Security

Find out about the Administrators group, administrator roles, administrator roles and policies, as well as password and sign-on policies.

OCI Administrators Group

Each OCI tenancy includes an Administrator account that is, by default, a member of the tenancy Administrators group. The Administrators group grants full access to the entire tenancy. For this reason, it's best practice not to use the Administrator account for day-to-day administration of the tenancy.

The best practice is to reserve the Administrators group for emergency scenarios. Individual administrators can be granted permissions to manage their respective areas without any single person having full access to the entire tenancy.

As Identity Cloud Service instances become a native part of OCI, members of the Administrators group have full access to manage IAM identity domains. This doesn't mean that current Identity Cloud Service administrators have administrative privileges on OCI accounts.

Confirm that use of the Administrators group is consistent with the security policies of your organization.

In some cases, a group called OCI_Administrators is added to the IDCS instance that was provided during tenancy creation (usually called the IdentityCloudService). This group is mapped to the Default identity domain's Administrators group, which doesn't have users assigned at creation time. If you want users to have full access to the entire tenancy, you can add them to the OCI_Administrators group in the IdentityCloudServicedomain.

Identity Domain Admin Roles

Any user with the identity domain administrator role has administrative privileges for that identity domain. Best practice is for the identity domain administrator to create other administrators administrators (or example, a user administrator) with the minimal set of administration responsibilities they need to perform their tasks. See Understanding Administrator Roles.

Identity Domain Admin Roles Compared With Policies

Administrator roles are scoped to a specific identity domain. So, for example, a user administrator for DomainB can only manage users in DomainB and can't manage users in DomainA.
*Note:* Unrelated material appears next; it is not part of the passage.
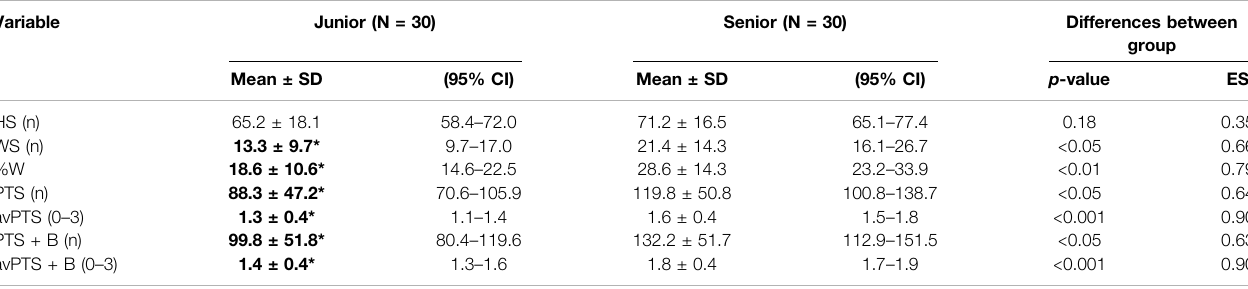
TABLE 5 | Mean ± standard deviation and 95% CI of the sport levels indicators of the riders, as determined by the scores obtained during all heats in the league season. Variable Junior (N = 30) Senior (N = 30) Differences between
In contrast to administrator roles, policies apply to compartments in the tenancy. So, for example, if a user in group foo in DomainA is given a policy such as:

allow group DomainA/foo to manage users in tenancy

This gives the user those privileges over the entire tenancy.

Note

When referencing groups, policies ought to include the specific domain as a prefix such as DomainA in the policy example preceding. See The Administrators Group, Policy, and Administrator Roles and Getting Started with Policies.

Authentication Settings Compared With Password Policies

In identity domains, IAM authentication settings which are used to set password rules, are now part of Password Policies. You can define multiple password policies and assign them to different groups. See Managing Sign-On Policies.

Network Sources Compared With Network Perimeters

If you have been using network sources to specify an allowed set of IP addresses from which users can perform certain actions, such as sign in to the Console, with identity domains you can use network perimeters to do the same. See Managing Network Perimeters.

  1. Before your Identity Cloud Service is migrated, make a note of the network sources you use, for example, my-allow-list 140.160.240.0/24.
  2. After your tenancy has migrated, create network perimeters using the same IP addresses. See Creating a Network Perimeter.
  3. Create policies that reference the new network perimeters, such as a sign-on policy or an identity provider policy.

Sign-On Policies

If you have been using the default sign-on policy to protect the Identity Cloud Service Console, that policy continues to enforce rules after migration.

After migration, the OCI Console is enabled for your account and it's protected by a new sign-on policy called Security Policy for OCI Console.